Region wise various studies were conducted and provided plenty of challenges. According to Yonas Abera (2016) unfair practices, unattractive market, lack of advertisement and market linkage were identified as market challenges of MSEs in Diredawa city administration. In a survey conducted by FDRE Minstry of Urban Development and Construction (2013) SMEs in Addis Ababa were challenged by lack access to finance, premises and training.
In Hawassa city the major challenges facing SMEs were shortage of electricity and unscheduled power cuts, market access, lack of selling premises, Insufficient credit facility and bureaucratic working procedure (Bereket Teklehimanot, 2017).
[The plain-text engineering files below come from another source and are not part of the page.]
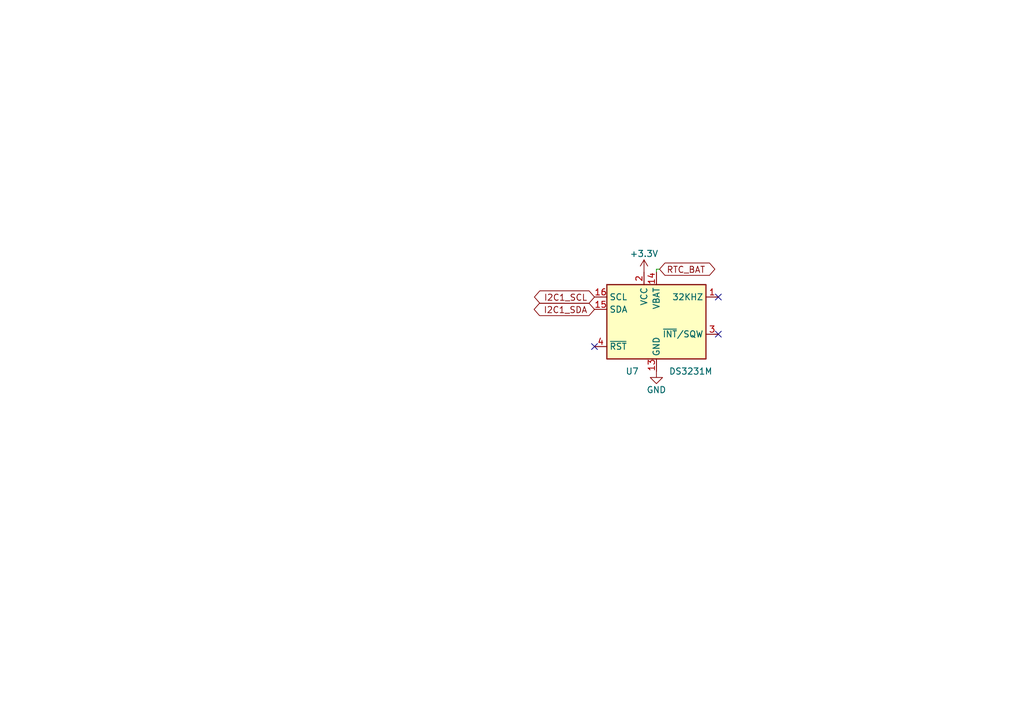
<source format=kicad_sch>
(kicad_sch (version 20211123) (generator eeschema)

  (uuid 99985fbb-4d1c-4a8d-8b3d-3250612ee030)

  (paper "A5")

  


  (no_connect (at 121.92 71.12) (uuid 1372f02c-1a5d-4893-9679-52f00064f5f9))
  (no_connect (at 147.32 68.58) (uuid 71676060-5f28-46a2-8da1-993494291364))
  (no_connect (at 147.32 60.96) (uuid 8988dd88-3bd5-411d-80af-1d2a59c51a7d))

  (wire (pts (xy 134.62 55.88) (xy 134.62 55.245))
    (stroke (width 0) (type default) (color 0 0 0 0))
    (uuid 54aae346-a655-4c01-81b4-fc6a87a65c9b)
  )
  (wire (pts (xy 134.62 55.245) (xy 135.255 55.245))
    (stroke (width 0) (type default) (color 0 0 0 0))
    (uuid 9216715b-100f-425c-81e4-6cf9ca50519d)
  )

  (global_label "I2C1_SCL" (shape bidirectional) (at 121.92 60.96 180) (fields_autoplaced)
    (effects (font (size 1.27 1.27)) (justify right))
    (uuid aa7a5280-c9c0-4762-98ed-b37968457a77)
    (property "Intersheet References" "${INTERSHEET_REFS}" (id 0) (at 110.7379 60.8806 0)
      (effects (font (size 1.27 1.27)) (justify right) hide)
    )
  )
  (global_label "I2C1_SDA" (shape bidirectional) (at 121.92 63.5 180) (fields_autoplaced)
    (effects (font (size 1.27 1.27)) (justify right))
    (uuid b7d3c02e-0b29-45df-add8-a73c435dba84)
    (property "Intersheet References" "${INTERSHEET_REFS}" (id 0) (at 110.6774 63.4206 0)
      (effects (font (size 1.27 1.27)) (justify right) hide)
    )
  )
  (global_label "RTC_BAT" (shape bidirectional) (at 135.255 55.245 0) (fields_autoplaced)
    (effects (font (size 1.27 1.27)) (justify left))
    (uuid cb22c718-7b15-4f34-89c5-618170174a86)
    (property "Intersheet References" "${INTERSHEET_REFS}" (id 0) (at 145.4695 55.1656 0)
      (effects (font (size 1.27 1.27)) (justify left) hide)
    )
  )

  (symbol (lib_id "Timer_RTC:DS3231M") (at 134.62 66.04 0) (unit 1)
    (in_bom yes) (on_board yes)
    (uuid 87fa437e-24d7-4bde-aaf7-1b977a817e43)
    (property "Reference" "U7" (id 0) (at 128.27 76.2 0)
      (effects (font (size 1.27 1.27)) (justify left))
    )
    (property "Value" "DS3231M" (id 1) (at 137.16 76.2 0)
      (effects (font (size 1.27 1.27)) (justify left))
    )
    (property "Footprint" "Package_SO:SOIC-16W_7.5x10.3mm_P1.27mm" (id 2) (at 134.62 81.28 0)
      (effects (font (size 1.27 1.27)) hide)
    )
    (property "Datasheet" "http://datasheets.maximintegrated.com/en/ds/DS3231.pdf" (id 3) (at 141.478 64.77 0)
      (effects (font (size 1.27 1.27)) hide)
    )
    (pin "1" (uuid 2994a24e-20f1-4880-8b2b-7265d0ea7c5a))
    (pin "10" (uuid 88510a50-812f-4c3e-9a95-52ce6939518c))
    (pin "11" (uuid 07dc0d08-310c-459b-9f85-82ee593a2087))
    (pin "12" (uuid d7025361-ffb0-4009-a06d-5e763a7655d1))
    (pin "13" (uuid 9152179c-15bf-4617-bc1f-725d99e1f669))
    (pin "14" (uuid e904dd08-82b4-466a-b2aa-b9c4a65960ad))
    (pin "15" (uuid 43d49783-a274-4934-8ca4-aefc1a49be47))
    (pin "16" (uuid 5e8e5cfa-bb63-4e3f-a965-4c1ceff8b5e7))
    (pin "2" (uuid bd8816d0-a873-4d41-9f41-61c6c87251fb))
    (pin "3" (uuid c6e158b2-2818-4a30-b74a-bc232c57ea66))
    (pin "4" (uuid 086532dd-6dbb-4fbb-a013-3e96a4e9f356))
    (pin "5" (uuid e4d59cc6-48fe-423a-9ee2-107e9472b1ff))
    (pin "6" (uuid 00f9248c-fbf0-49a5-90f3-7bcf4a484693))
    (pin "7" (uuid 739f4af5-6c2a-46f4-b3f3-455a04f1481f))
    (pin "8" (uuid 6286cc5c-c01a-4774-b71b-645bb52275a8))
    (pin "9" (uuid bb0bc3c1-42ce-4d99-b0a3-2a927d989ad0))
  )

  (symbol (lib_id "power:GND") (at 134.62 76.2 0) (unit 1)
    (in_bom yes) (on_board yes)
    (uuid c2efd02e-76cd-4716-9d35-56f6e38cc44d)
    (property "Reference" "#PWR042" (id 0) (at 134.62 82.55 0)
      (effects (font (size 1.27 1.27)) hide)
    )
    (property "Value" "GND" (id 1) (at 134.62 80.01 0))
    (property "Footprint" "" (id 2) (at 134.62 76.2 0)
      (effects (font (size 1.27 1.27)) hide)
    )
    (property "Datasheet" "" (id 3) (at 134.62 76.2 0)
      (effects (font (size 1.27 1.27)) hide)
    )
    (pin "1" (uuid 1b1cd4c6-c95a-4878-8c4b-d28f74cf45c3))
  )

  (symbol (lib_id "power:+3.3V") (at 132.08 55.88 0) (unit 1)
    (in_bom yes) (on_board yes)
    (uuid e20543e5-0968-419f-b7a4-6ad3b85df7ab)
    (property "Reference" "#PWR041" (id 0) (at 132.08 59.69 0)
      (effects (font (size 1.27 1.27)) hide)
    )
    (property "Value" "+3.3V" (id 1) (at 132.08 52.07 0))
    (property "Footprint" "" (id 2) (at 132.08 55.88 0)
      (effects (font (size 1.27 1.27)) hide)
    )
    (property "Datasheet" "" (id 3) (at 132.08 55.88 0)
      (effects (font (size 1.27 1.27)) hide)
    )
    (pin "1" (uuid fc337ffb-b21d-4e0c-ac0f-d38df192cd5c))
  )
)

</source>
According to Berhanu et. al (2015) MSEs in Gedeo Zone were challenged by high tax, high collateral requirement, bureaucratic burden, lack of credit access, inefficient tax administration, high interest rate and lack business premises. In another study Desalegn Berhane (2016) found that MSEs in Tigray faced Low infrastructure, lack of technology, weak performance leading to absence of growth thinking challenges. Similarly, Zemenu A. and Mohammed M. (2014) revealed that MSEs in Mekelle City suffered from intensive competition, inadequate credit facility, starting business without conducting survey, inappropriate tax imposition, inappropriate tenure,lack of business training, shortage of working capital, absence of appropriate technology, uncollectible receivables and lack of financial management skill. These challenges led the enterprises to dissolve early rather than growing. According to Belay et. al (2015) lack of finance, Youth’s adverse attitude towards working under umbrella of MSEs agency and failure of Zonal MSE agency to serve as broker between MSEs and other supporting institutions were the major challenges. With regard to the opportunities of MSEs, Tadesse Demeke (2016) revealed that business consultation services, premises, training for the beginner, loan facilities, moral or encouragement, peace and security, area specific features, support and reward like training, fund, and certificate play a role for expansion and growth of women entrepreneurs in particular and MSE owners in general.
Additionally, MSEs are allowed to participate in government bid without providing CPO, however many of them disappear when they are approved to provide the materials. Besides, MSEs are given chance to take government projects as a contractor or sub-contractor that will make them beneficiary.
Although several challenges inhibit the growth of MSEs, the critical problem is damaging rent-seeking behaviors, which are manifested in different forms. Other challenges that undermine the growth of MSEs are access to technology, skills, capital financing and markets” (FDRE MUDC, 2016). The NBE directive no. SBB/53/2012 restricts commercial banks to go beyond 25% of their capital for single borrower and 15% of their total capital for a related party. Similarly, the NBE directive no. MFI/18/06 limits MFIs not to go beyond 1% of their capital for individuals who can provide collateral and not more than 4% of their capital for group collateral. These lending restrictions were imposed on private banks and then replaced by an NBE directive (MFA/NBE Bills/001/2011) which obliges commercial banks to allocate 27% of total loan disbursed during the month for the purchase of low interest bearing NBE bills. The NBE bill purchase requirement continues to severely constrain private commercial bank operations which in turn results in favoring existing, established clients when allocating loans as opposed to newer, riskier SMEs ” (Fredu Nega and Edris Hussein.2016).